Requirement =
Whenever a line in the data below includes the string "bounding", copy it out.

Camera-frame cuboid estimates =
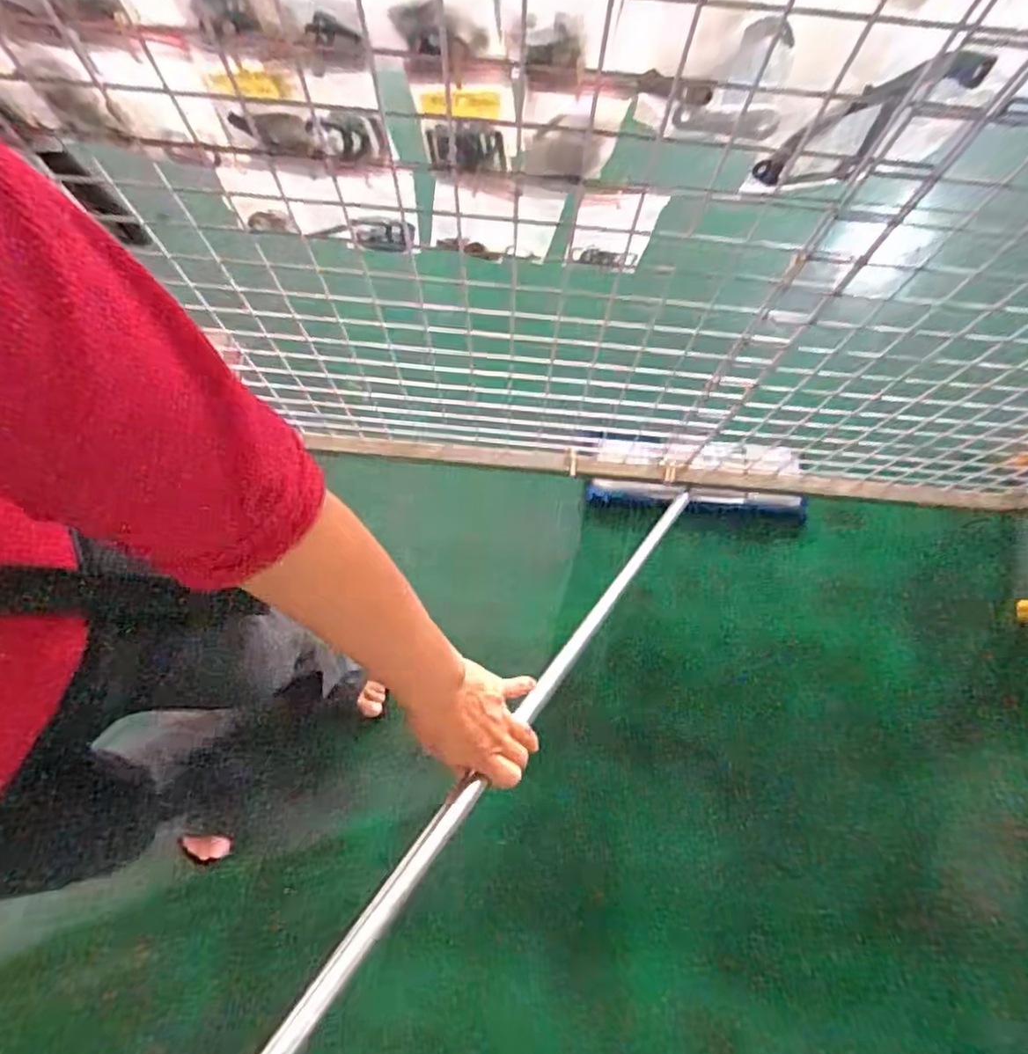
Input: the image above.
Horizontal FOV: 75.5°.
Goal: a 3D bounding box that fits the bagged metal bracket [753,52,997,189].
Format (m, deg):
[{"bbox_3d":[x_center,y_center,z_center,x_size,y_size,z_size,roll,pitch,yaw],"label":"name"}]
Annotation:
---
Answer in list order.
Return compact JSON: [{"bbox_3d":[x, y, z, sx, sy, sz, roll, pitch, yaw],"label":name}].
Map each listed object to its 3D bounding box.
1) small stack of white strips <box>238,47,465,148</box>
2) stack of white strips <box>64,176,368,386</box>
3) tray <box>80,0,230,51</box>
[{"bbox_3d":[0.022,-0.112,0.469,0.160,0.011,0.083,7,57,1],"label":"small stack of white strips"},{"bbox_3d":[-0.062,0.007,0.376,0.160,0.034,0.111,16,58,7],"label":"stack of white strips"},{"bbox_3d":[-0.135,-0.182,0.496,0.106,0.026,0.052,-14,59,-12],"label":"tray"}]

Solution below =
Goal: a 3D bounding box that fits the bagged metal bracket [753,52,997,189].
Map each listed object to its 3D bounding box.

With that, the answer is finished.